— INSTRUCTIONS FOR THE TASK —
Give a faithful, exact copy of all entries, minus the images.

Records contained in a dataset
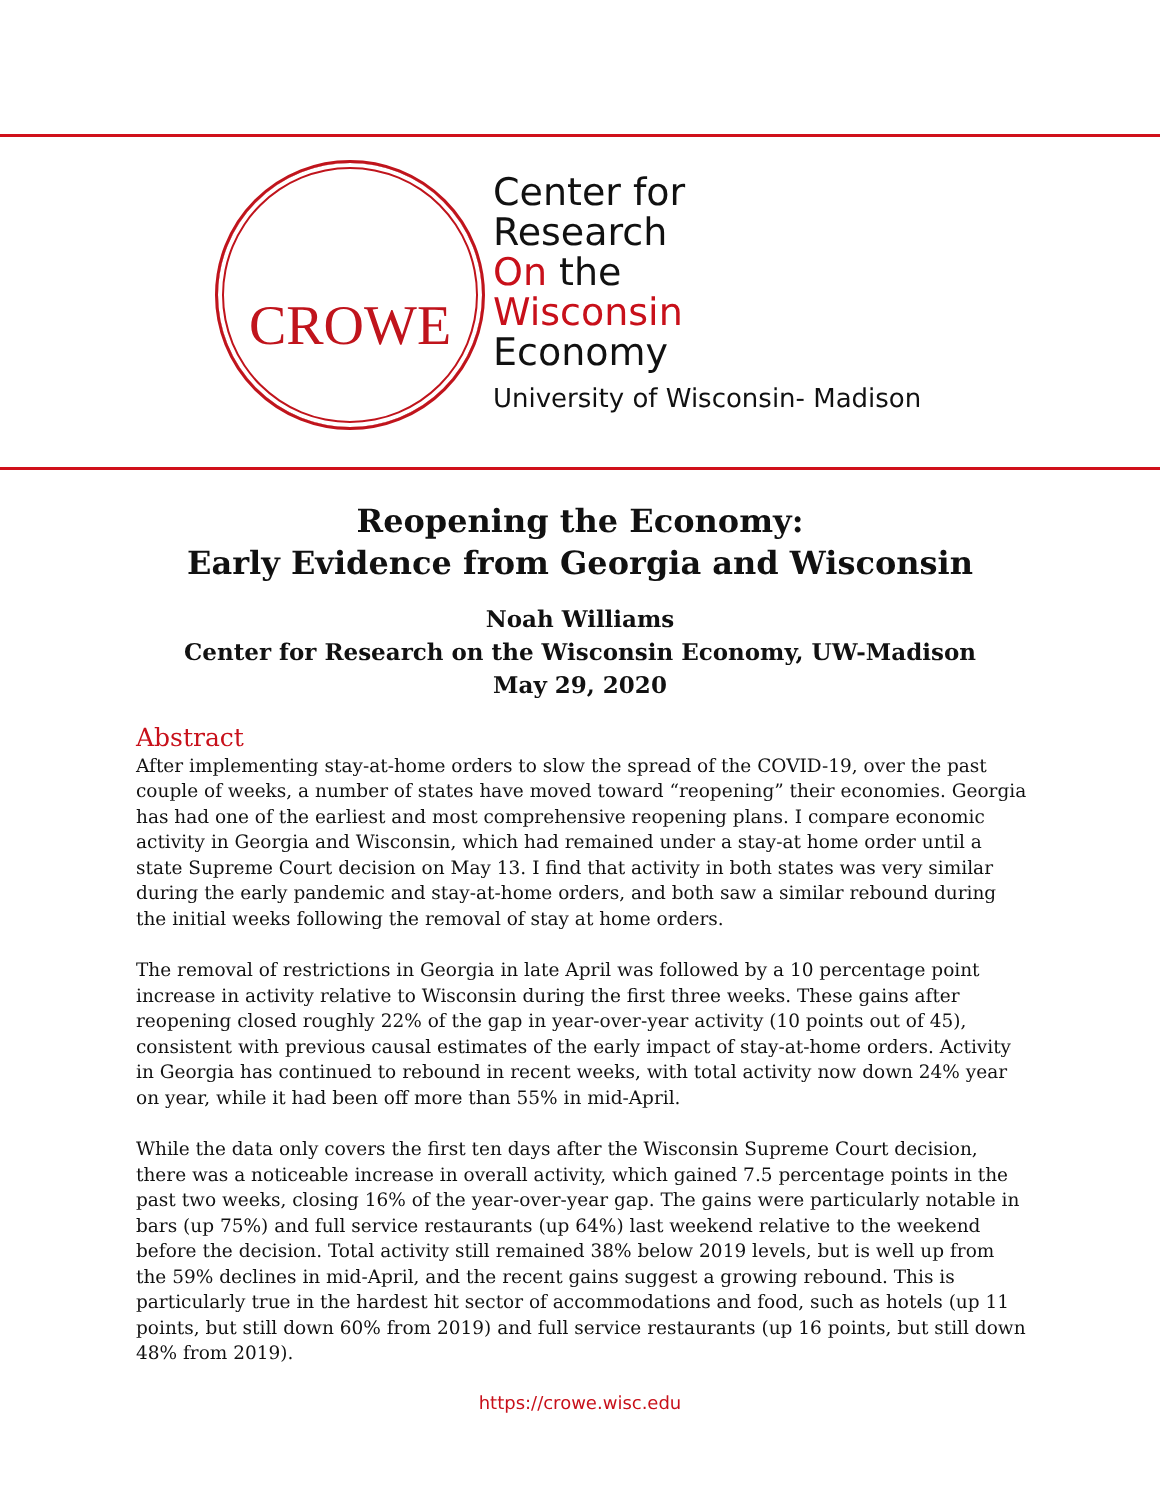CROWE
Center for
Research
On the
Wisconsin
Economy
University of Wisconsin- Madison
Reopening the Economy:
Early Evidence from Georgia and Wisconsin
Noah Williams
Center for Research on the Wisconsin Economy, UW-Madison
May 29, 2020
Abstract
After implementing stay-at-home orders to slow the spread of the COVID-19, over the past couple of weeks, a number of states have moved toward “reopening” their economies. Georgia has had one of the earliest and most comprehensive reopening plans. I compare economic activity in Georgia and Wisconsin, which had remained under a stay-at home order until a state Supreme Court decision on May 13. I find that activity in both states was very similar during the early pandemic and stay-at-home orders, and both saw a similar rebound during the initial weeks following the removal of stay at home orders.
The removal of restrictions in Georgia in late April was followed by a 10 percentage point increase in activity relative to Wisconsin during the first three weeks. These gains after reopening closed roughly 22% of the gap in year-over-year activity (10 points out of 45), consistent with previous causal estimates of the early impact of stay-at-home orders. Activity in Georgia has continued to rebound in recent weeks, with total activity now down 24% year on year, while it had been off more than 55% in mid-April.
While the data only covers the first ten days after the Wisconsin Supreme Court decision, there was a noticeable increase in overall activity, which gained 7.5 percentage points in the past two weeks, closing 16% of the year-over-year gap. The gains were particularly notable in bars (up 75%) and full service restaurants (up 64%) last weekend relative to the weekend before the decision. Total activity still remained 38% below 2019 levels, but is well up from the 59% declines in mid-April, and the recent gains suggest a growing rebound. This is particularly true in the hardest hit sector of accommodations and food, such as hotels (up 11 points, but still down 60% from 2019) and full service restaurants (up 16 points, but still down 48% from 2019).
https://crowe.wisc.edu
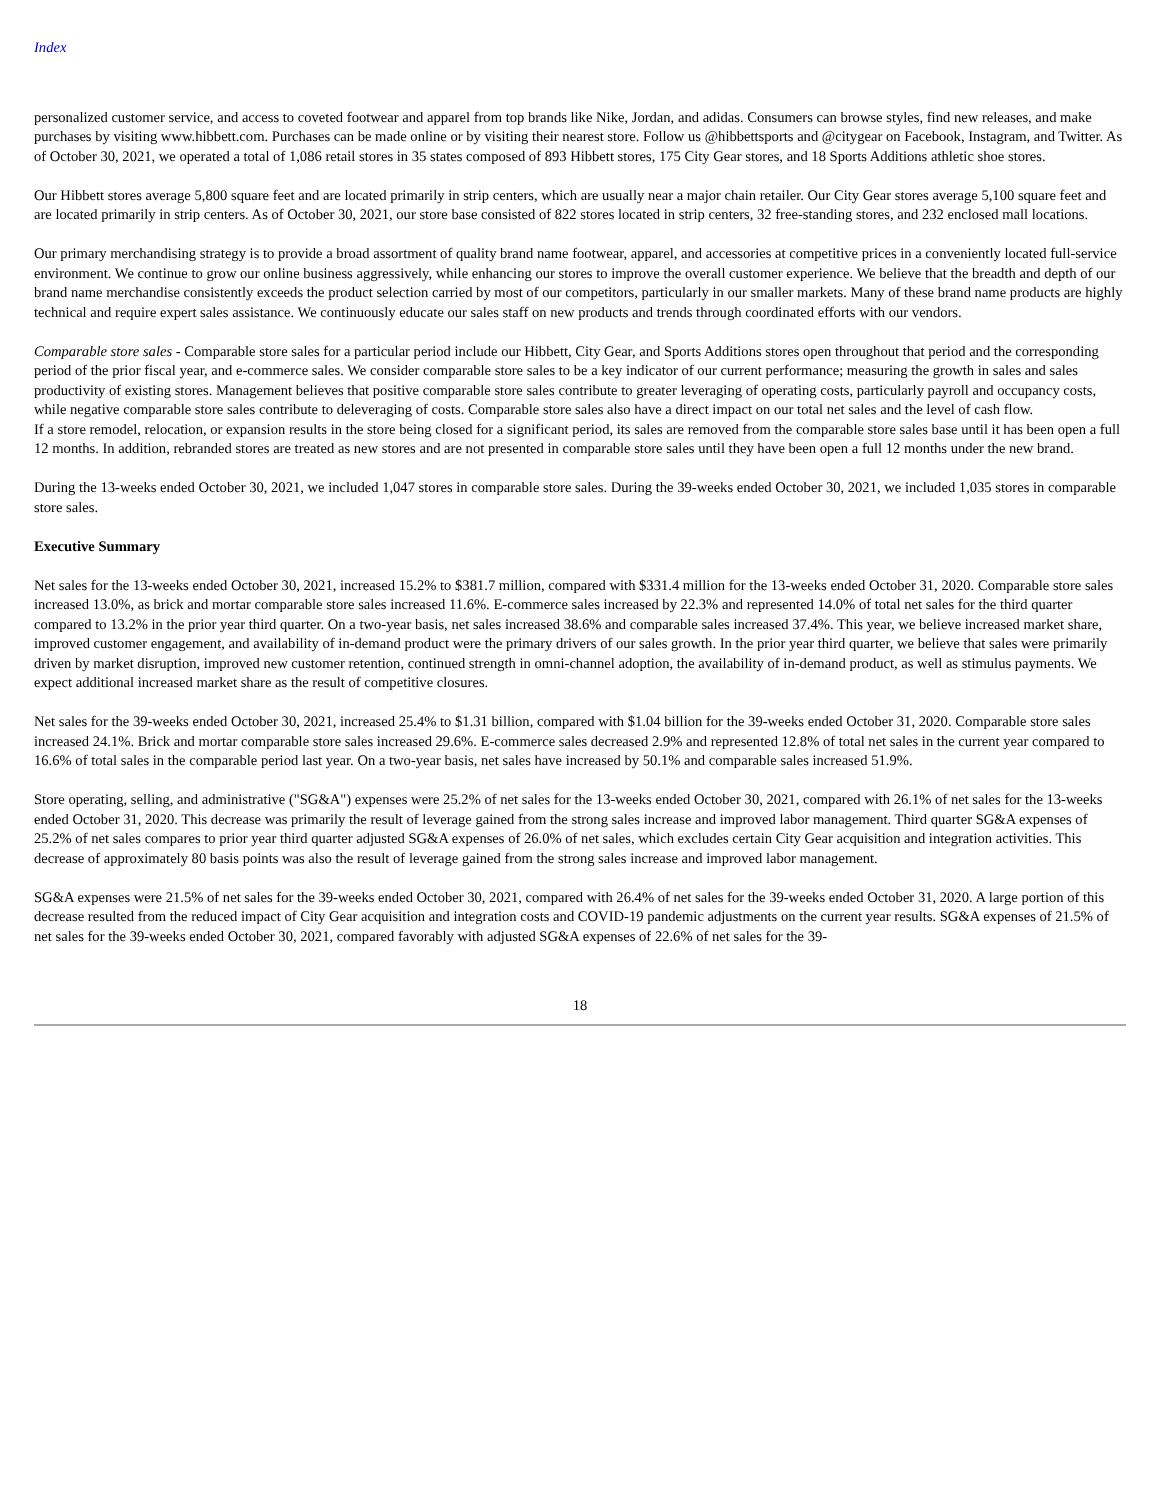Index
personalized customer service, and access to coveted footwear and apparel from top brands like Nike, Jordan, and adidas. Consumers can browse styles, find new releases, and make purchases by visiting www.hibbett.com. Purchases can be made online or by visiting their nearest store. Follow us @hibbettsports and @citygear on Facebook, Instagram, and Twitter. As of October 30, 2021, we operated a total of 1,086 retail stores in 35 states composed of 893 Hibbett stores, 175 City Gear stores, and 18 Sports Additions athletic shoe stores.
Our Hibbett stores average 5,800 square feet and are located primarily in strip centers, which are usually near a major chain retailer. Our City Gear stores average 5,100 square feet and are located primarily in strip centers. As of October 30, 2021, our store base consisted of 822 stores located in strip centers, 32 free-standing stores, and 232 enclosed mall locations.
Our primary merchandising strategy is to provide a broad assortment of quality brand name footwear, apparel, and accessories at competitive prices in a conveniently located full-service environment. We continue to grow our online business aggressively, while enhancing our stores to improve the overall customer experience. We believe that the breadth and depth of our brand name merchandise consistently exceeds the product selection carried by most of our competitors, particularly in our smaller markets. Many of these brand name products are highly technical and require expert sales assistance. We continuously educate our sales staff on new products and trends through coordinated efforts with our vendors.
Comparable store sales - Comparable store sales for a particular period include our Hibbett, City Gear, and Sports Additions stores open throughout that period and the corresponding period of the prior fiscal year, and e-commerce sales. We consider comparable store sales to be a key indicator of our current performance; measuring the growth in sales and sales productivity of existing stores. Management believes that positive comparable store sales contribute to greater leveraging of operating costs, particularly payroll and occupancy costs, while negative comparable store sales contribute to deleveraging of costs. Comparable store sales also have a direct impact on our total net sales and the level of cash flow.
If a store remodel, relocation, or expansion results in the store being closed for a significant period, its sales are removed from the comparable store sales base until it has been open a full 12 months. In addition, rebranded stores are treated as new stores and are not presented in comparable store sales until they have been open a full 12 months under the new brand.
During the 13-weeks ended October 30, 2021, we included 1,047 stores in comparable store sales. During the 39-weeks ended October 30, 2021, we included 1,035 stores in comparable store sales.
Executive Summary
Net sales for the 13-weeks ended October 30, 2021, increased 15.2% to $381.7 million, compared with $331.4 million for the 13-weeks ended October 31, 2020. Comparable store sales increased 13.0%, as brick and mortar comparable store sales increased 11.6%. E-commerce sales increased by 22.3% and represented 14.0% of total net sales for the third quarter compared to 13.2% in the prior year third quarter. On a two-year basis, net sales increased 38.6% and comparable sales increased 37.4%. This year, we believe increased market share, improved customer engagement, and availability of in-demand product were the primary drivers of our sales growth. In the prior year third quarter, we believe that sales were primarily driven by market disruption, improved new customer retention, continued strength in omni-channel adoption, the availability of in-demand product, as well as stimulus payments. We expect additional increased market share as the result of competitive closures.
Net sales for the 39-weeks ended October 30, 2021, increased 25.4% to $1.31 billion, compared with $1.04 billion for the 39-weeks ended October 31, 2020. Comparable store sales increased 24.1%. Brick and mortar comparable store sales increased 29.6%. E-commerce sales decreased 2.9% and represented 12.8% of total net sales in the current year compared to 16.6% of total sales in the comparable period last year. On a two-year basis, net sales have increased by 50.1% and comparable sales increased 51.9%.
Store operating, selling, and administrative ("SG&A") expenses were 25.2% of net sales for the 13-weeks ended October 30, 2021, compared with 26.1% of net sales for the 13-weeks ended October 31, 2020. This decrease was primarily the result of leverage gained from the strong sales increase and improved labor management. Third quarter SG&A expenses of 25.2% of net sales compares to prior year third quarter adjusted SG&A expenses of 26.0% of net sales, which excludes certain City Gear acquisition and integration activities. This decrease of approximately 80 basis points was also the result of leverage gained from the strong sales increase and improved labor management.
SG&A expenses were 21.5% of net sales for the 39-weeks ended October 30, 2021, compared with 26.4% of net sales for the 39-weeks ended October 31, 2020. A large portion of this decrease resulted from the reduced impact of City Gear acquisition and integration costs and COVID-19 pandemic adjustments on the current year results. SG&A expenses of 21.5% of net sales for the 39-weeks ended October 30, 2021, compared favorably with adjusted SG&A expenses of 22.6% of net sales for the 39-
18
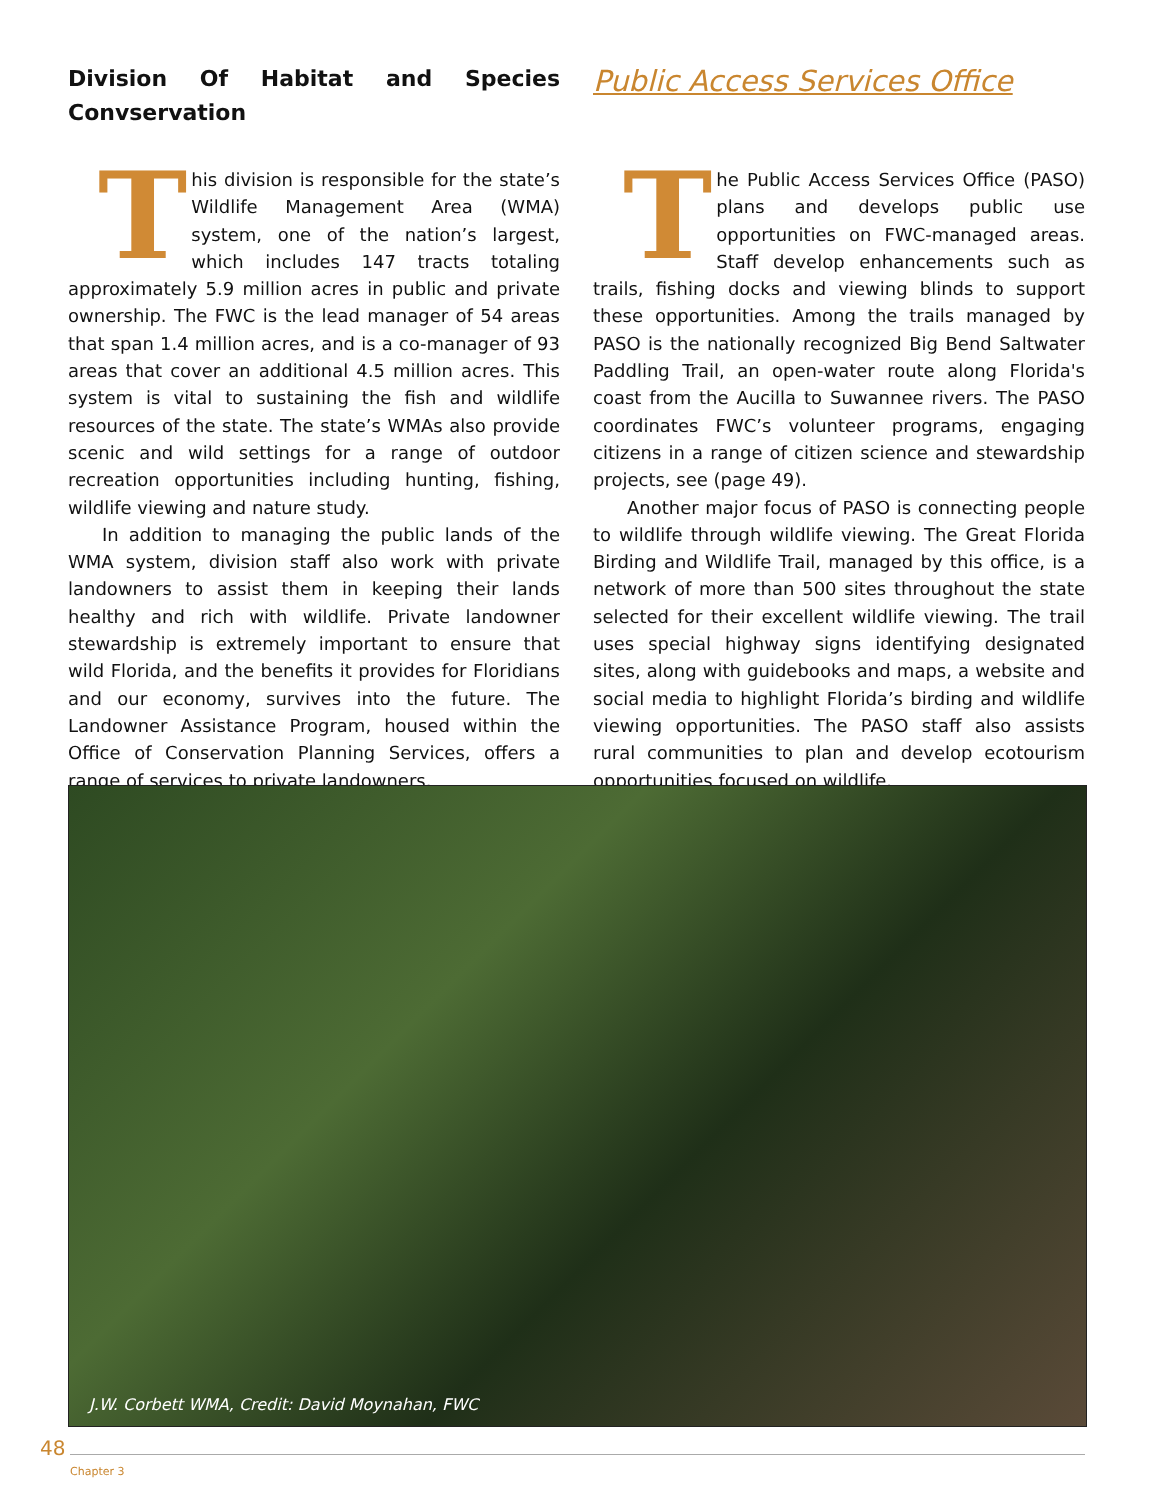Division Of Habitat and Species Convservation
This division is responsible for the state’s Wildlife Management Area (WMA) system, one of the nation’s largest, which includes 147 tracts totaling approximately 5.9 million acres in public and private ownership. The FWC is the lead manager of 54 areas that span 1.4 million acres, and is a co-manager of 93 areas that cover an additional 4.5 million acres. This system is vital to sustaining the fish and wildlife resources of the state. The state’s WMAs also provide scenic and wild settings for a range of outdoor recreation opportunities including hunting, fishing, wildlife viewing and nature study.
In addition to managing the public lands of the WMA system, division staff also work with private landowners to assist them in keeping their lands healthy and rich with wildlife. Private landowner stewardship is extremely important to ensure that wild Florida, and the benefits it provides for Floridians and our economy, survives into the future. The Landowner Assistance Program, housed within the Office of Conservation Planning Services, offers a range of services to private landowners.
Public Access Services Office
The Public Access Services Office (PASO) plans and develops public use opportunities on FWC-managed areas. Staff develop enhancements such as trails, fishing docks and viewing blinds to support these opportunities. Among the trails managed by PASO is the nationally recognized Big Bend Saltwater Paddling Trail, an open-water route along Florida's coast from the Aucilla to Suwannee rivers. The PASO coordinates FWC’s volunteer programs, engaging citizens in a range of citizen science and stewardship projects, see (page 49).
Another major focus of PASO is connecting people to wildlife through wildlife viewing. The Great Florida Birding and Wildlife Trail, managed by this office, is a network of more than 500 sites throughout the state selected for their excellent wildlife viewing. The trail uses special highway signs identifying designated sites, along with guidebooks and maps, a website and social media to highlight Florida’s birding and wildlife viewing opportunities. The PASO staff also assists rural communities to plan and develop ecotourism opportunities focused on wildlife.
J.W. Corbett WMA, Credit: David Moynahan, FWC
48
Chapter 3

— SOLUTION —
CROWE
Center for
Research
On the
Wisconsin
Economy
University of Wisconsin- Madison
Reopening the Economy:
Early Evidence from Georgia and Wisconsin
Noah Williams
Center for Research on the Wisconsin Economy, UW-Madison
May 29, 2020
Abstract
After implementing stay-at-home orders to slow the spread of the COVID-19, over the past couple of weeks, a number of states have moved toward “reopening” their economies. Georgia has had one of the earliest and most comprehensive reopening plans. I compare economic activity in Georgia and Wisconsin, which had remained under a stay-at home order until a state Supreme Court decision on May 13. I find that activity in both states was very similar during the early pandemic and stay-at-home orders, and both saw a similar rebound during the initial weeks following the removal of stay at home orders.
The removal of restrictions in Georgia in late April was followed by a 10 percentage point increase in activity relative to Wisconsin during the first three weeks. These gains after reopening closed roughly 22% of the gap in year-over-year activity (10 points out of 45), consistent with previous causal estimates of the early impact of stay-at-home orders. Activity in Georgia has continued to rebound in recent weeks, with total activity now down 24% year on year, while it had been off more than 55% in mid-April.
While the data only covers the first ten days after the Wisconsin Supreme Court decision, there was a noticeable increase in overall activity, which gained 7.5 percentage points in the past two weeks, closing 16% of the year-over-year gap. The gains were particularly notable in bars (up 75%) and full service restaurants (up 64%) last weekend relative to the weekend before the decision. Total activity still remained 38% below 2019 levels, but is well up from the 59% declines in mid-April, and the recent gains suggest a growing rebound. This is particularly true in the hardest hit sector of accommodations and food, such as hotels (up 11 points, but still down 60% from 2019) and full service restaurants (up 16 points, but still down 48% from 2019).
https://crowe.wisc.edu
Index
personalized customer service, and access to coveted footwear and apparel from top brands like Nike, Jordan, and adidas. Consumers can browse styles, find new releases, and make purchases by visiting www.hibbett.com. Purchases can be made online or by visiting their nearest store. Follow us @hibbettsports and @citygear on Facebook, Instagram, and Twitter. As of October 30, 2021, we operated a total of 1,086 retail stores in 35 states composed of 893 Hibbett stores, 175 City Gear stores, and 18 Sports Additions athletic shoe stores.
Our Hibbett stores average 5,800 square feet and are located primarily in strip centers, which are usually near a major chain retailer. Our City Gear stores average 5,100 square feet and are located primarily in strip centers. As of October 30, 2021, our store base consisted of 822 stores located in strip centers, 32 free-standing stores, and 232 enclosed mall locations.
Our primary merchandising strategy is to provide a broad assortment of quality brand name footwear, apparel, and accessories at competitive prices in a conveniently located full-service environment. We continue to grow our online business aggressively, while enhancing our stores to improve the overall customer experience. We believe that the breadth and depth of our brand name merchandise consistently exceeds the product selection carried by most of our competitors, particularly in our smaller markets. Many of these brand name products are highly technical and require expert sales assistance. We continuously educate our sales staff on new products and trends through coordinated efforts with our vendors.
Comparable store sales - Comparable store sales for a particular period include our Hibbett, City Gear, and Sports Additions stores open throughout that period and the corresponding period of the prior fiscal year, and e-commerce sales. We consider comparable store sales to be a key indicator of our current performance; measuring the growth in sales and sales productivity of existing stores. Management believes that positive comparable store sales contribute to greater leveraging of operating costs, particularly payroll and occupancy costs, while negative comparable store sales contribute to deleveraging of costs. Comparable store sales also have a direct impact on our total net sales and the level of cash flow.
If a store remodel, relocation, or expansion results in the store being closed for a significant period, its sales are removed from the comparable store sales base until it has been open a full 12 months. In addition, rebranded stores are treated as new stores and are not presented in comparable store sales until they have been open a full 12 months under the new brand.
During the 13-weeks ended October 30, 2021, we included 1,047 stores in comparable store sales. During the 39-weeks ended October 30, 2021, we included 1,035 stores in comparable store sales.
Executive Summary
Net sales for the 13-weeks ended October 30, 2021, increased 15.2% to $381.7 million, compared with $331.4 million for the 13-weeks ended October 31, 2020. Comparable store sales increased 13.0%, as brick and mortar comparable store sales increased 11.6%. E-commerce sales increased by 22.3% and represented 14.0% of total net sales for the third quarter compared to 13.2% in the prior year third quarter. On a two-year basis, net sales increased 38.6% and comparable sales increased 37.4%. This year, we believe increased market share, improved customer engagement, and availability of in-demand product were the primary drivers of our sales growth. In the prior year third quarter, we believe that sales were primarily driven by market disruption, improved new customer retention, continued strength in omni-channel adoption, the availability of in-demand product, as well as stimulus payments. We expect additional increased market share as the result of competitive closures.
Net sales for the 39-weeks ended October 30, 2021, increased 25.4% to $1.31 billion, compared with $1.04 billion for the 39-weeks ended October 31, 2020. Comparable store sales increased 24.1%. Brick and mortar comparable store sales increased 29.6%. E-commerce sales decreased 2.9% and represented 12.8% of total net sales in the current year compared to 16.6% of total sales in the comparable period last year. On a two-year basis, net sales have increased by 50.1% and comparable sales increased 51.9%.
Store operating, selling, and administrative ("SG&A") expenses were 25.2% of net sales for the 13-weeks ended October 30, 2021, compared with 26.1% of net sales for the 13-weeks ended October 31, 2020. This decrease was primarily the result of leverage gained from the strong sales increase and improved labor management. Third quarter SG&A expenses of 25.2% of net sales compares to prior year third quarter adjusted SG&A expenses of 26.0% of net sales, which excludes certain City Gear acquisition and integration activities. This decrease of approximately 80 basis points was also the result of leverage gained from the strong sales increase and improved labor management.
SG&A expenses were 21.5% of net sales for the 39-weeks ended October 30, 2021, compared with 26.4% of net sales for the 39-weeks ended October 31, 2020. A large portion of this decrease resulted from the reduced impact of City Gear acquisition and integration costs and COVID-19 pandemic adjustments on the current year results. SG&A expenses of 21.5% of net sales for the 39-weeks ended October 30, 2021, compared favorably with adjusted SG&A expenses of 22.6% of net sales for the 39-
18
Division Of Habitat and Species Convservation
This division is responsible for the state’s Wildlife Management Area (WMA) system, one of the nation’s largest, which includes 147 tracts totaling approximately 5.9 million acres in public and private ownership. The FWC is the lead manager of 54 areas that span 1.4 million acres, and is a co-manager of 93 areas that cover an additional 4.5 million acres. This system is vital to sustaining the fish and wildlife resources of the state. The state’s WMAs also provide scenic and wild settings for a range of outdoor recreation opportunities including hunting, fishing, wildlife viewing and nature study.
In addition to managing the public lands of the WMA system, division staff also work with private landowners to assist them in keeping their lands healthy and rich with wildlife. Private landowner stewardship is extremely important to ensure that wild Florida, and the benefits it provides for Floridians and our economy, survives into the future. The Landowner Assistance Program, housed within the Office of Conservation Planning Services, offers a range of services to private landowners.
Public Access Services Office
The Public Access Services Office (PASO) plans and develops public use opportunities on FWC-managed areas. Staff develop enhancements such as trails, fishing docks and viewing blinds to support these opportunities. Among the trails managed by PASO is the nationally recognized Big Bend Saltwater Paddling Trail, an open-water route along Florida's coast from the Aucilla to Suwannee rivers. The PASO coordinates FWC’s volunteer programs, engaging citizens in a range of citizen science and stewardship projects, see (page 49).
Another major focus of PASO is connecting people to wildlife through wildlife viewing. The Great Florida Birding and Wildlife Trail, managed by this office, is a network of more than 500 sites throughout the state selected for their excellent wildlife viewing. The trail uses special highway signs identifying designated sites, along with guidebooks and maps, a website and social media to highlight Florida’s birding and wildlife viewing opportunities. The PASO staff also assists rural communities to plan and develop ecotourism opportunities focused on wildlife.
J.W. Corbett WMA, Credit: David Moynahan, FWC
48
Chapter 3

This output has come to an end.